Tuning Based on Internal Metrics
| Problem | Indicator | Recommended Action |
|---|---|---|
| Pollers >80% busy | zabbix[process,poller,avg,busy] |
Increase StartPollers |
| Preprocessing high | zabbix[process,preprocessor,avg,busy] |
Increase StartPreprocessors, simplify expressions |
| Long queue | zabbix[queue,10m] |
Add more pollers, tune database |
| Cache nearly full | zabbix[wcache,values,free] |
Increase HistoryCacheSize or TrendCacheSize |
| Unsupported items | zabbix[items_unsupported] |
Fix item keys or credentials |
| Proxy delay | Proxy internal metrics | Tune ProxyOfflineBuffer or increase sender count |
| Database growth | Housekeeper busy | Tune housekeeping limits, investigate DB performance |
The big picture: Zabbix performance issues are rarely caused by a single component. They emerge when one or more processes cannot keep up with the monitoring load.
| Symptom | Likely Cause | What to Check |
|---|---|---|
| Queue growing | Pollers or DB bottleneck | poller busy %, DB performance |
| Data delayed | Preprocessing overloaded | preprocessor busy %, dependent items |
| Alerts delayed | Alerters overloaded | alerter busy % |
| Gaps in graphs | Proxy delay | proxy queue / delay |
| DB growing fast | Housekeeper / retention | housekeeper busy %, retention settings |
Alerting on Internal Health
Triggers can automatically warn about performance degradation before it becomes critical. Example:
Problem: avg(/Zabbix server/zabbix[process,poller,avg,busy],10m) > {$ZABBIX.SERVER.UTIL.MAX:"poller"}
Recovery: avg(/Zabbix server/zabbix[process,poller,avg,busy],10m) < {$ZABBIX.SERVER.UTIL.MIN:"poller"}
Where:
{$ZABBIX.SERVER.UTIL.MAX} = 75
{$ZABBIX.SERVER.UTIL.MIN} = 65
Similar triggers can be created for queues, caches, preprocessing workers, or proxy synchronization delays. The ultimate goal is to ensure the monitoring system never fails silently.
Conclusion
Zabbix's internal health checks provide full insight into how the monitoring platform itself performs.

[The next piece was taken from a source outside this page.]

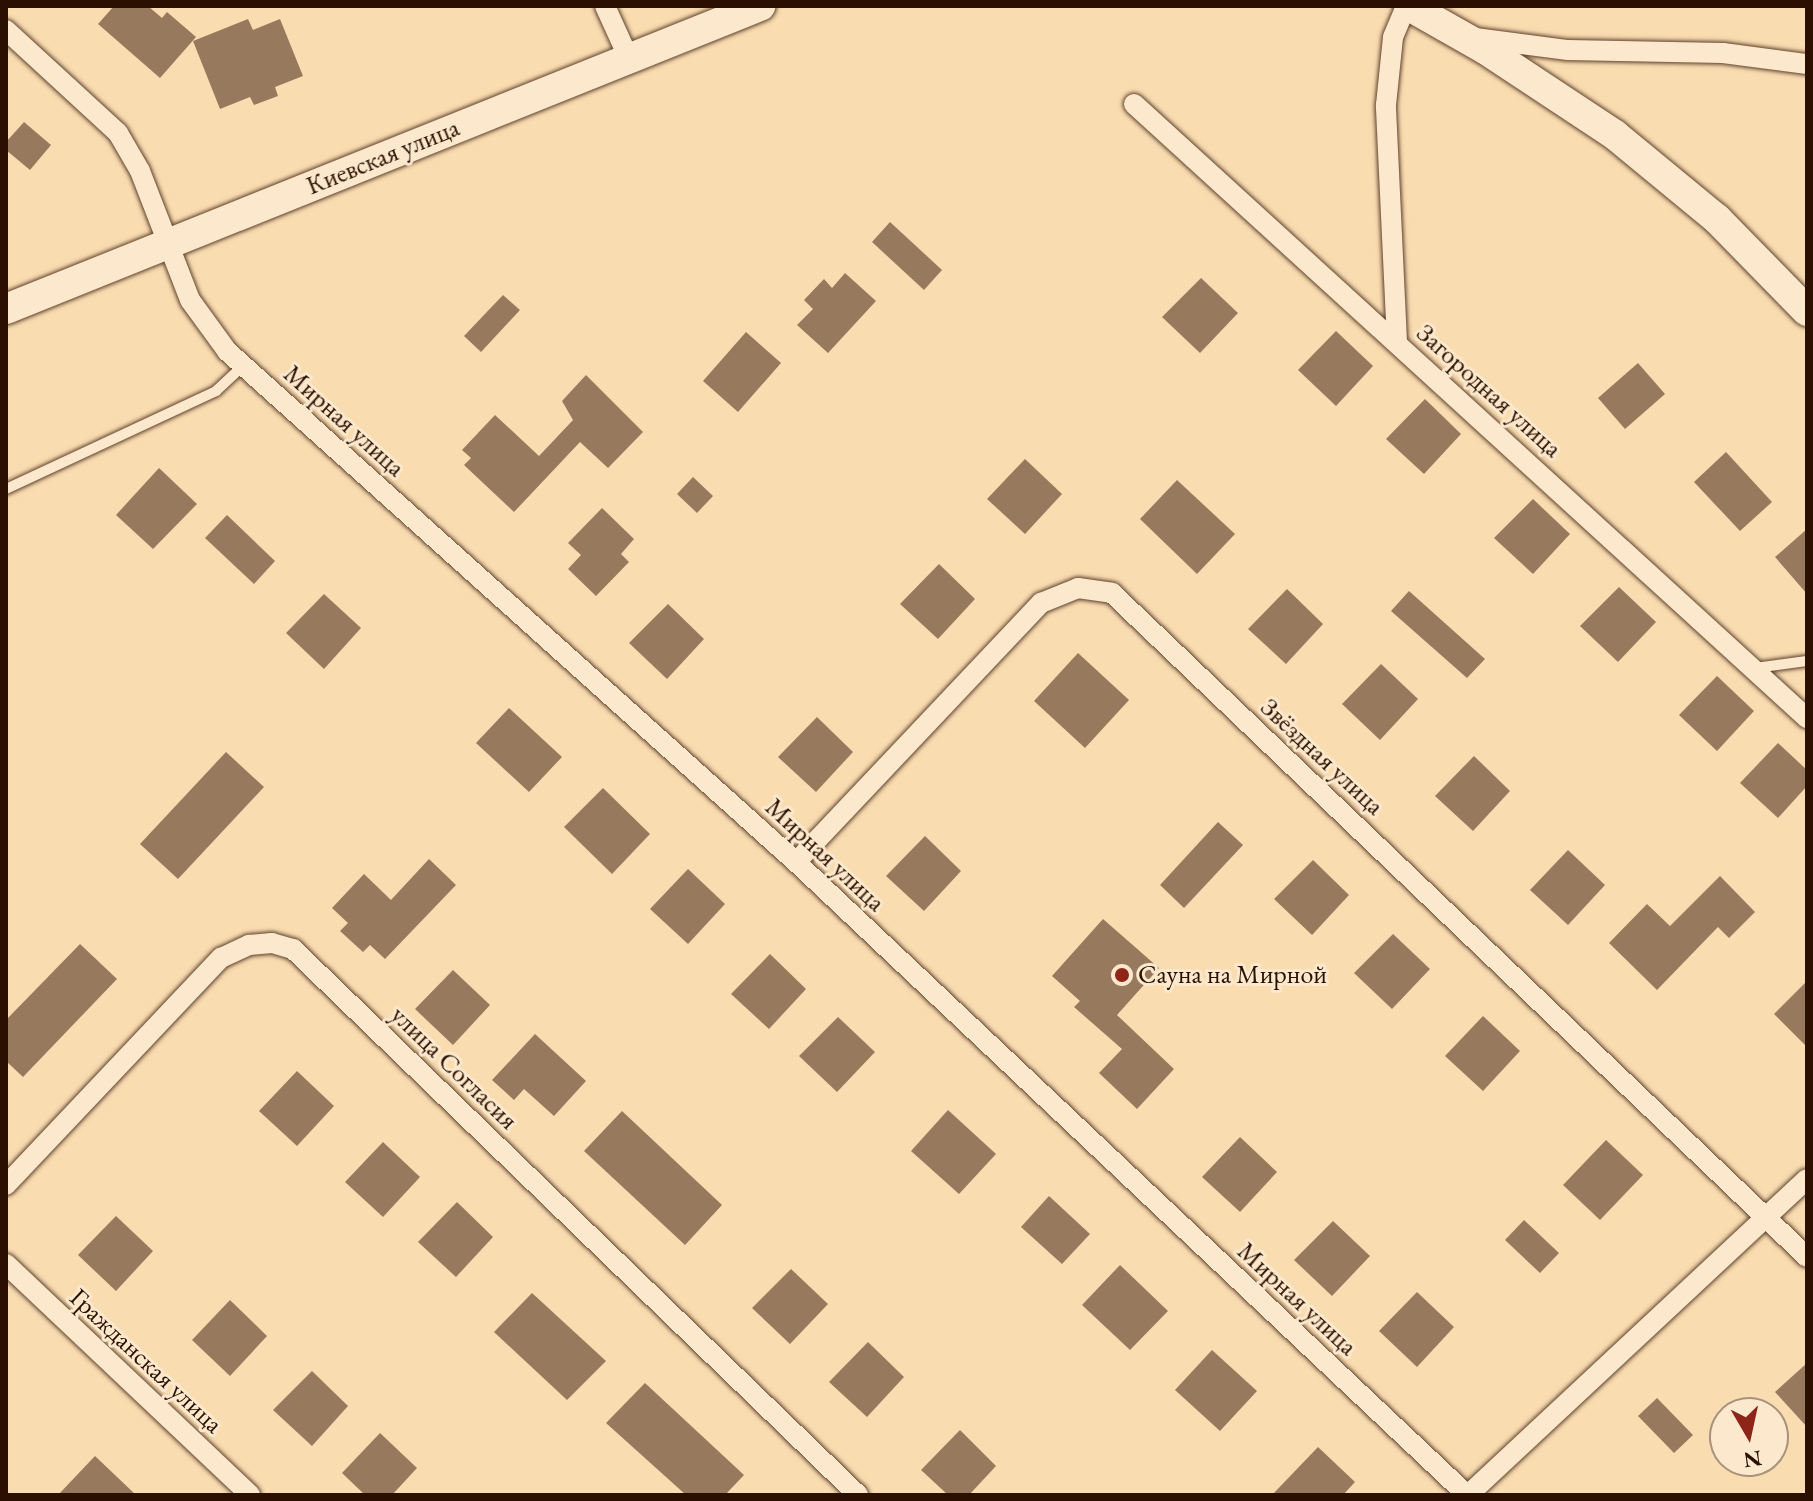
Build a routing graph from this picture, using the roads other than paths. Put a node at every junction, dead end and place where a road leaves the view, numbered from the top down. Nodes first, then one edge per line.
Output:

Combined with the built-in health templates and dashboards, these metrics help administrators detect overload and capacity issues, verify proxy performance, tune process and cache parameters, and integrate Zabbix self-monitoring into broader enterprise systems.
By keeping the Zabbix server and proxies healthy, you ensure the reliability of every other monitored component.
Review Questions
- What is the purpose of the "Zabbix server" internal host, and why does it require no agent or SNMP interface?
- Why does Zabbix 7.0+ still require a special setup to collect proxy performance statistics, even though proxy availability is monitored out of the box?
- Why must a Zabbix proxy's agent be monitored by the proxy itself rather than by the server?
- What are the key differences between the Template App Zabbix Proxy and the Remote Zabbix Server/Proxy Health templates?
- Which internal metric indicates poller utilization, and at what threshold should you act?
- What are the three most common root causes of a growing item queue?
- Why is preprocessing often called a "hidden bottleneck," and what symptoms does it cause when overloaded?
- In what scenario would you use the Remote Zabbix Server Health template?
- Why does the Configuration Cache have no direct utilization metric, and how do you infer its health?
- How can triggers help you detect Zabbix server performance problems automatically?